Detecting and Filtering Unsafe Training Data via Data Attribution with Denoised Representation
Yijun Pan, Taiwei Shi, Jieyu Zhao, Jiaqi W. Ma
TL;DR
This paper addresses the challenge that large language models (LLMs) are highly sensitive to unsafe training data and that moderation classifiers, while common, are expensive and taxonomy-limited. It proposes Denoised Representation Attribution ($DRA$), a two-step method that denoises training and target representations via centering/whitening and dimension selection guided by leave-target-out discriminability, to improve detection of unsafe data and enable effective filtering. Across jailbreaking-injection and gender-bias mitigation experiments, $DRA$ consistently improves detection (up to 63.3% in AUPRC) and reduces unsafe behavior after retraining (up to 39.9% ASR reduction), outperforming state-of-the-art moderation-based approaches. Gradient-based attributions with $DRA$ often yield the safest retrained models, underscoring the practical value of principled data attribution for safety. The work also discusses limitations and risks, including potential adversarial manipulation and the need for broader injection scenarios and taxonomy-aware detection in future work.
Abstract
Large language models (LLMs) are highly sensitive to even small amounts of unsafe training data, making effective detection and filtering essential for trustworthy model development.
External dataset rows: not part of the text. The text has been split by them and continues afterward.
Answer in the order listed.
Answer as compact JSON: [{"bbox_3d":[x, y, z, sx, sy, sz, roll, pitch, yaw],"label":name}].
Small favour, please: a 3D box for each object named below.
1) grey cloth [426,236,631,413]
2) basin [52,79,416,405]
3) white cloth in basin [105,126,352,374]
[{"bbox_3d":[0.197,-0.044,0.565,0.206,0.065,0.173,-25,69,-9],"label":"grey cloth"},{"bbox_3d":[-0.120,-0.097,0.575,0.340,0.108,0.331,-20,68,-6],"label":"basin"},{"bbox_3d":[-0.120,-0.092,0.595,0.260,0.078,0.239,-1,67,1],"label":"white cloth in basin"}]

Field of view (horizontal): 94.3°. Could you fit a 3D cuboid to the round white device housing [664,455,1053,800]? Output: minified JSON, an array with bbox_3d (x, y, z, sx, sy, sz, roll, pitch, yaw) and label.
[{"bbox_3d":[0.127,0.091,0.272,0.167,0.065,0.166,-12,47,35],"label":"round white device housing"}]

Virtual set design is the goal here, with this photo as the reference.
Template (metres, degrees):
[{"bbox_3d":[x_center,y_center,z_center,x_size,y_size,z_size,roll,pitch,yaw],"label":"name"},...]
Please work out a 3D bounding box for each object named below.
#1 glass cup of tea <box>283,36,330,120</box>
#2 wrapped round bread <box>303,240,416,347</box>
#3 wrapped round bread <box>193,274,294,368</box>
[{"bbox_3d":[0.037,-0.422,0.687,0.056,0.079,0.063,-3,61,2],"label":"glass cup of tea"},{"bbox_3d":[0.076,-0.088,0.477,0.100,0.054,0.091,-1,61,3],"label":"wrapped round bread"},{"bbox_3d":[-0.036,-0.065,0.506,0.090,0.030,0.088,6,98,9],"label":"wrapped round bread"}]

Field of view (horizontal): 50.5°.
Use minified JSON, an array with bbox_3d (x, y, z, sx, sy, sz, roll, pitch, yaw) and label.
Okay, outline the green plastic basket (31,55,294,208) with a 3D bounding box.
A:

Current state-of-the-art (SOTA) detection approaches primarily rely on moderation classifiers, which require significant computation overhead for training and are limited to predefined taxonomies. In this work, we explore data attribution approaches that measure the similarity between individual training samples and a small set of unsafe target examples, based on data representations such as hidden states or gradients. We identify a key limitation in existing methods: unsafe target texts contain both critical tokens that make them unsafe and neutral tokens (e.g., stop words or benign facts) that are necessary to form fluent language, and the latter of which makes the overall representations ``noisy'' for the purpose of detecting unsafe training data. To address this challenge, we propose Denoised Representation Attribution (DRA), a novel representation-based data attribution approach that denoises training and target representations for unsafe data detection. Across tasks of filtering jailbreaks and detecting gender bias, the proposed approach leads to significant improvement for data attribution methods, outperforming SOTA methods that are mostly based on moderation classifiers.